### PROBLEM DETAILS:
Reproduce the following lines verbatim, from the first line of the entries through the line containing "Абсолютная высота вулкана", with both of those lines included.

+++ EXERCISE INPUT +++

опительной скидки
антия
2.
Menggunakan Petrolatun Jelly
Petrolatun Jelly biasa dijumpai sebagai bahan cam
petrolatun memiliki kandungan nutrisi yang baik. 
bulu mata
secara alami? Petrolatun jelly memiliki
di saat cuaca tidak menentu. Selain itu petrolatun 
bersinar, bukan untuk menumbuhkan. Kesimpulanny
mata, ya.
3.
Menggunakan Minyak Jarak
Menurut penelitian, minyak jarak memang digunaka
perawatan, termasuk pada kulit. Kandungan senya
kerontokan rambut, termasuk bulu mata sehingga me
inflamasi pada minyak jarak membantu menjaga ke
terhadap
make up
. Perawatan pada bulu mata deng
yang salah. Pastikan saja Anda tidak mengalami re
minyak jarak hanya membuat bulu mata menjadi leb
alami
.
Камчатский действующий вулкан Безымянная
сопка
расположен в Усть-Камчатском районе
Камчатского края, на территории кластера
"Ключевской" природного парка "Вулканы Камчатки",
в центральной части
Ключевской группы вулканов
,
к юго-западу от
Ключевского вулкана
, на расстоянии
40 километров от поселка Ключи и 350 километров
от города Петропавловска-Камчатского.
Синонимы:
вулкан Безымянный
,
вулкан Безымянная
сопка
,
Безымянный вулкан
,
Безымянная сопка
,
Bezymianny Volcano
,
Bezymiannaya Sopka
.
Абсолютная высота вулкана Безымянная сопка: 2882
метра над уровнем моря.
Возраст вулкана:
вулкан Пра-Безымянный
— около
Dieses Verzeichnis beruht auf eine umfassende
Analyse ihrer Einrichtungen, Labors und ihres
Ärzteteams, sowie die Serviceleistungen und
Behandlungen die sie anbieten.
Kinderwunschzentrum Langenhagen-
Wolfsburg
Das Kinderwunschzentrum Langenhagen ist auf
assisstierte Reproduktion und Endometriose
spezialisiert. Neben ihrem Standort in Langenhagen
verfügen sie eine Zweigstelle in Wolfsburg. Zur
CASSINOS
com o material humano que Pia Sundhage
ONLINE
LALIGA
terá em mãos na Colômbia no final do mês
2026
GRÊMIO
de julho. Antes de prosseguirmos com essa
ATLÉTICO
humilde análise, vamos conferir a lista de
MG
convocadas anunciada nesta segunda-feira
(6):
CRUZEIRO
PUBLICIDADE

+++

### OUTPUT OF THE EXERCISE:
опительной скидки
антия
2.
Menggunakan Petrolatun Jelly
Petrolatun Jelly biasa dijumpai sebagai bahan cam
petrolatun memiliki kandungan nutrisi yang baik. 
bulu mata
secara alami? Petrolatun jelly memiliki
di saat cuaca tidak menentu. Selain itu petrolatun 
bersinar, bukan untuk menumbuhkan. Kesimpulanny
mata, ya.
3.
Menggunakan Minyak Jarak
Menurut penelitian, minyak jarak memang digunaka
perawatan, termasuk pada kulit. Kandungan senya
kerontokan rambut, termasuk bulu mata sehingga me
inflamasi pada minyak jarak membantu menjaga ke
terhadap
make up
. Perawatan pada bulu mata deng
yang salah. Pastikan saja Anda tidak mengalami re
minyak jarak hanya membuat bulu mata menjadi leb
alami
.
Камчатский действующий вулкан Безымянная
сопка
расположен в Усть-Камчатском районе
Камчатского края, на территории кластера
"Ключевской" природного парка "Вулканы Камчатки",
в центральной части
Ключевской группы вулканов
,
к юго-западу от
Ключевского вулкана
, на расстоянии
40 километров от поселка Ключи и 350 километров
от города Петропавловска-Камчатского.
Синонимы:
вулкан Безымянный
,
вулкан Безымянная
сопка
,
Безымянный вулкан
,
Безымянная сопка
,
Bezymianny Volcano
,
Bezymiannaya Sopka
.
Абсолютная высота вулкана Безымянная сопка: 2882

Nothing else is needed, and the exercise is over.